(Beginning of Page text)

Onboard the starship NRS Explorer, a space hostess named Star was preparing for an emergency landing on the surface of Mars. She received the commands from HQ Earth to land immediately. As Star started to gear up, a human child passenger tugged at her sleeve.
“Miss Star, what’s that on your back?” he asked, pointing to the bag she was fastening. Before she could respond, the ship’s intercom informed her, she had T-3 minutes before they reached a safe landing site.
“This is a parachute. It’s going to help me land safely on Mars.” Star replied with a reassuring smile.
“How would parachutes work in space? The same as Earth?”
“Well,” Star began, kneeling to the child’s level,” You know how parachutes are designed to slow down someone falling from high above in the sky?” The child nodded. “Back on Earth, they work by catching air that we have abundant at home to create drag. But in space, there’s no air, so regular parachutes can’t work here, so we make special ones. Also, we don’t use them until we’re close to a planet or moon with an atmosphere.”
Design of Martian Parachute through NASA’s lens
Mars Science Laboratory (Curiosity Rover): The mission used a disk-gap-band parachute, the largest ever built for a planetary mission. The size was over 50 meters long with a fully deployed diameter of nearly 16 meters. It was designed to deploy at Mach 2.2 in the Martian atmosphere. The parachute had 80 suspension lines.

(End of Page text)
(Beginning of Entries shown)

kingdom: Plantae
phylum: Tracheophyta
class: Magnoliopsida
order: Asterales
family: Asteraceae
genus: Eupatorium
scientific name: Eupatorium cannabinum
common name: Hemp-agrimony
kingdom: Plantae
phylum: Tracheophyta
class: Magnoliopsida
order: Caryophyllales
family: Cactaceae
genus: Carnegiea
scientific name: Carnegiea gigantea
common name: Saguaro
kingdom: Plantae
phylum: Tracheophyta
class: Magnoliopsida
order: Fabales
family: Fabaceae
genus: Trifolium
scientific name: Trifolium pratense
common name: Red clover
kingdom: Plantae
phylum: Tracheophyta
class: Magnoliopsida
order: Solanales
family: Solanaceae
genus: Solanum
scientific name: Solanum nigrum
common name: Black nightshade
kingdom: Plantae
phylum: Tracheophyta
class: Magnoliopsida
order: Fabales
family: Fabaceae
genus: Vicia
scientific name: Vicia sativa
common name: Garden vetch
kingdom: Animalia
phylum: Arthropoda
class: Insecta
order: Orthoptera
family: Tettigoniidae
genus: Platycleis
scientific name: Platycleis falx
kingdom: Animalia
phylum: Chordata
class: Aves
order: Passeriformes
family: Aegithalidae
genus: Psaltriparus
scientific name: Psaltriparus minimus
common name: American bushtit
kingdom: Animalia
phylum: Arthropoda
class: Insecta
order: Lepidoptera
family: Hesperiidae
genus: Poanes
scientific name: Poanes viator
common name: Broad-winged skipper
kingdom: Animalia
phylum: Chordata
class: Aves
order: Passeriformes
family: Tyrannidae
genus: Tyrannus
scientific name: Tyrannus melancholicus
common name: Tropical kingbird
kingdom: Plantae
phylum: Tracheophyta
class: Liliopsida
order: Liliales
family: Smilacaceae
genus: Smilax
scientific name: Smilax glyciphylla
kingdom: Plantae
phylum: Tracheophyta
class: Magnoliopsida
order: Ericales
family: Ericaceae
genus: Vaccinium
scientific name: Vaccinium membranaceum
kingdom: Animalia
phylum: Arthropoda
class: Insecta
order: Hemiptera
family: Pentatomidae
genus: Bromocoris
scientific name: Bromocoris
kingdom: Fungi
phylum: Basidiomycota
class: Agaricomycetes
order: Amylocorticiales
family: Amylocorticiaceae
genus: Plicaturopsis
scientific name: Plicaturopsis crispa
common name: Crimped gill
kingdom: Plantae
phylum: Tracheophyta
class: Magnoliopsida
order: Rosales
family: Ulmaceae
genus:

(End of Entries shown)

▶ **List of tasks**
1) List every figure that the Mars parachute text gives for the parachute used by the Mars Science Laboratory (Curiosity Rover), and say what each one describes.
2) Extend the Mars parachute text by writing the next paragraph, picking up after its final sentence.
You can set the records aside; none of the work here uses them.

▶ **Responses by task**
1)
- Over 50 meters: its length
- Nearly 16 meters: its fully deployed diameter
- Mach 2.2: the speed in the Martian atmosphere at which it was designed to deploy
- 80: the number of suspension lines

2)
Mars 2020 (Including the Perseverance Rover): The diameter of the parachute was 21.5 meters. It was a stronger version of the disk-gap-band parachute. It had encoded messages. In the inner portion, “DARE MIGHTY THINGS”. The outer band contained GPS coordinates of NASA’s Jet Propulsion Laboratory in binary code.
Artist’s concept for Mars Science Laboratory Parachute System:
The illustration depicts the Curiosity rover inside the spacecraft’s back shell during descent, with the heat shield already discarded. The scene shows how the parachute, connected to the back shell, facilitates a controlled descent, enabling the onboard radar to assess landing conditions accurately.
“These parachutes are much larger than Earth ones because they need to catch as much of the thin Martian air as possible,” Star explained. “They’re also made of super-strong materials that can handle the high speeds of entering Mars’ atmosphere. When I jump, I’ll still be moving at super high speeds. That’s why we use something called a supersonic parachute. It’s designed to work even when we’re going faster than the speed of sound on Mars. Before the parachute opens, I’ll rely on a heat shield to protect me from the intense heat of entering the atmosphere. Then, I’ll use small thrusters to slow down just enough for the parachute to do its job.”
The intercom chimed, “T-5 seconds to site.”
“I need to get going.” Star made sure the child was safe in the ship and soon after she made her jump to the surface of Mars.
Not Rocket Science!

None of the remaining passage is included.